[WHAT NEEDS TO BE DONE]
Ignoring every picture, return the lines of the listing below word for word, from the line that holds "Executive Director of Olympic Channel" through the line that holds "Zheng Dongshan, chief".
BEGIN
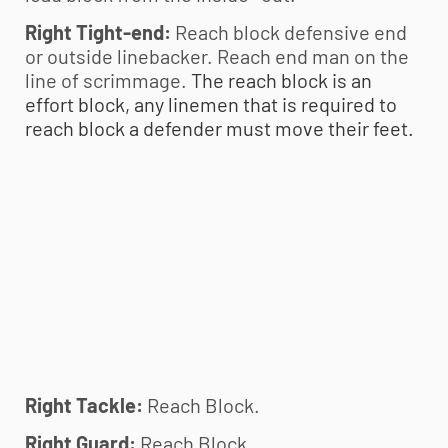
Right Tight-end:
Reach block defensive end
or outside linebacker. Reach end man on the
line of scrimmage.
The reach block is an
effort block, any linemen that is required to
reach block a defender must move their feet.
Right Tackle:
Reach Block.
Right Guard:
Reach Block.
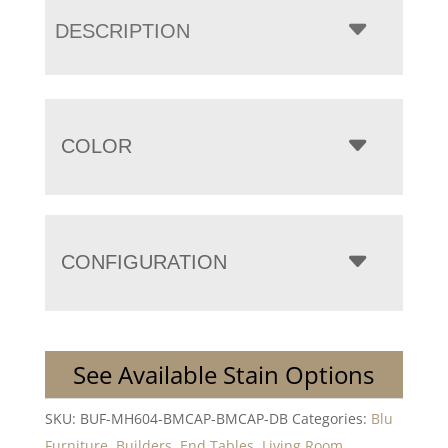
DESCRIPTION
COLOR
CONFIGURATION
See Available Stain Options
SKU:
BUF-MH604-BMCAP-BMCAP-DB
Categories:
Blu
Furniture
,
Builders
,
End Tables
,
Living Room
,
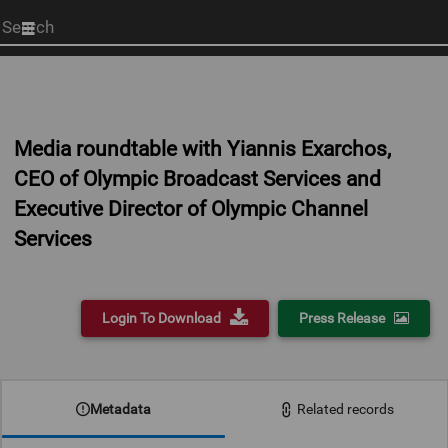
Start
your
search
here
Media roundtable with Yiannis Exarchos,
CEO of Olympic Broadcast Services and
Executive Director of Olympic Channel
Services
Login To Download
Press Release
0:00
Metadata
Related records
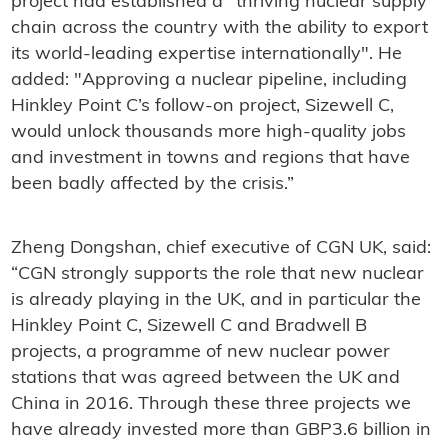
project had established a "thriving nuclear supply
chain across the country with the ability to export
its world-leading expertise internationally". He
added: "Approving a nuclear pipeline, including
Hinkley Point C’s follow-on project, Sizewell C,
would unlock thousands more high-quality jobs
and investment in towns and regions that have
been badly affected by the crisis.”
Zheng Dongshan, chief executive of CGN UK, said:
“CGN strongly supports the role that new nuclear
is already playing in the UK, and in particular the
Hinkley Point C, Sizewell C and Bradwell B
projects, a programme of new nuclear power
stations that was agreed between the UK and
China in 2016. Through these three projects we
have already invested more than GBP3.6 billion in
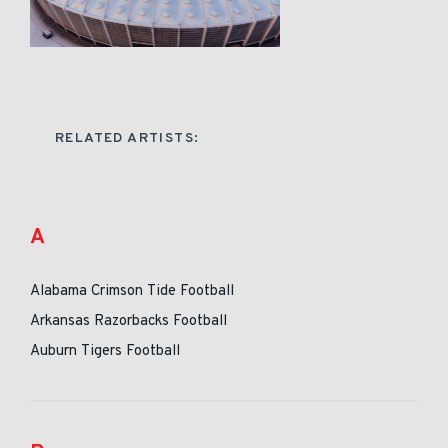
RELATED ARTISTS:
A
Alabama Crimson Tide Football
Arkansas Razorbacks Football
Auburn Tigers Football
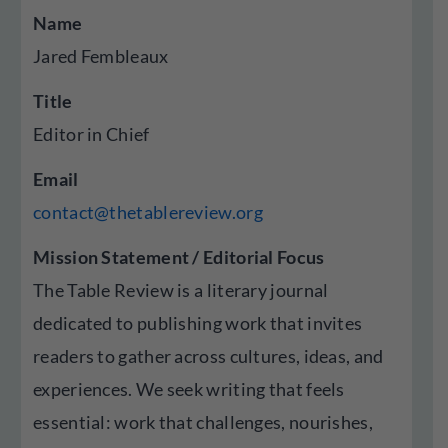
Name
Jared Fembleaux
Title
Editor in Chief
Email
contact@thetablereview.org
Mission Statement / Editorial Focus
The Table Review is a literary journal
dedicated to publishing work that invites
readers to gather across cultures, ideas, and
experiences. We seek writing that feels
essential: work that challenges, nourishes,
END
[RESPONSE TO THE EXERCISE]
Executive Director of Olympic Channel
Services
Login To Download
Press Release
0:00
Metadata
Related records
project had established a "thriving nuclear supply
chain across the country with the ability to export
its world-leading expertise internationally". He
added: "Approving a nuclear pipeline, including
Hinkley Point C’s follow-on project, Sizewell C,
would unlock thousands more high-quality jobs
and investment in towns and regions that have
been badly affected by the crisis.”
Zheng Dongshan, chief executive of CGN UK, said:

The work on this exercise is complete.